- _Material to process_
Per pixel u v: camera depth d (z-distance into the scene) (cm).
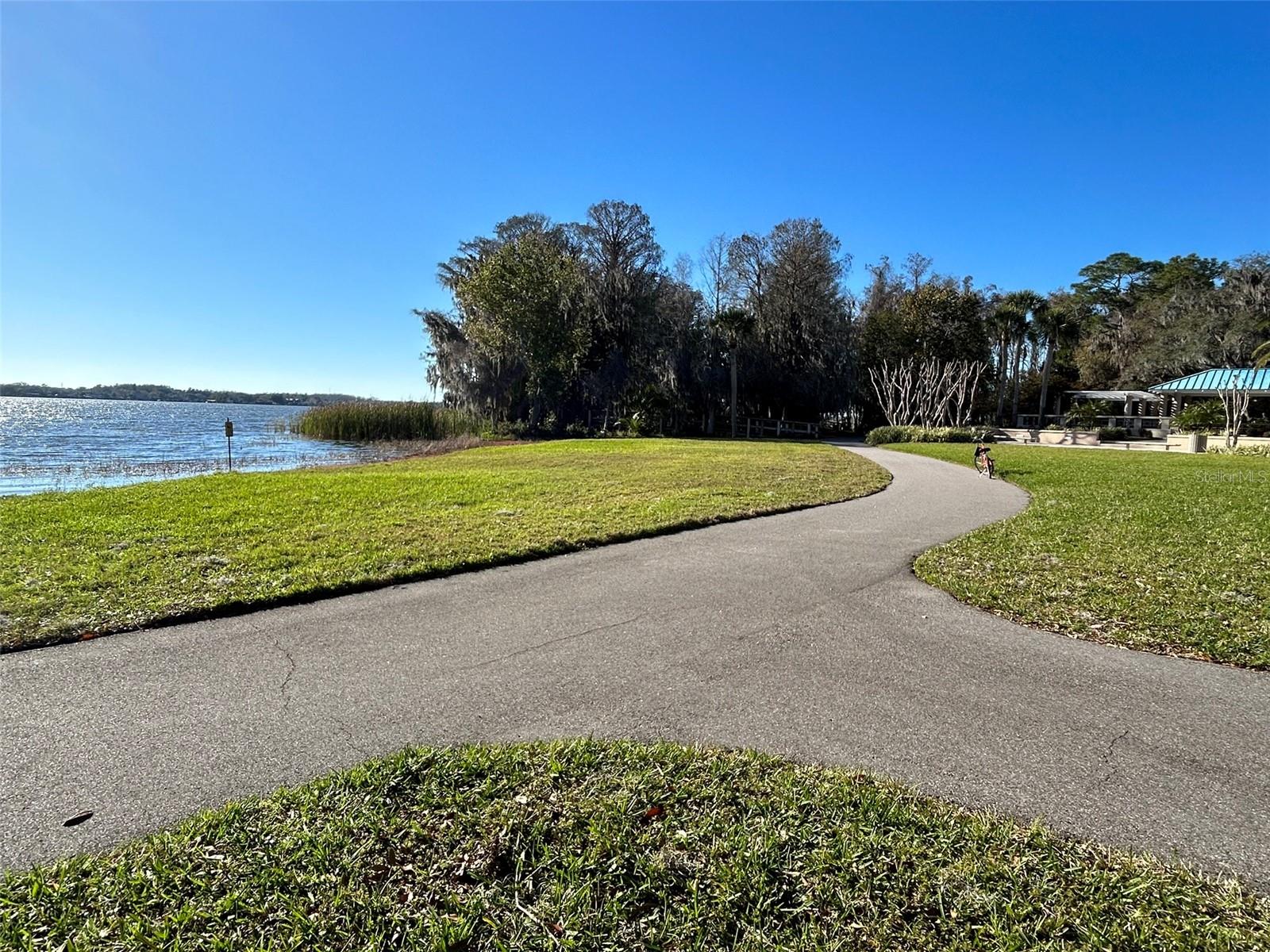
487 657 395
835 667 378
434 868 213
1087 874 209
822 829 231
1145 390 4197
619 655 396
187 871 210
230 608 476
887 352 3956
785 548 691
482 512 888
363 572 567
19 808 246
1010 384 4594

- _Description of the task_
Reproduce the lines from the one containing "187 871 210" to the end of the entries, keeping both ends and adding nothing.

- _Answer to this problem_
187 871 210
230 608 476
887 352 3956
785 548 691
482 512 888
363 572 567
19 808 246
1010 384 4594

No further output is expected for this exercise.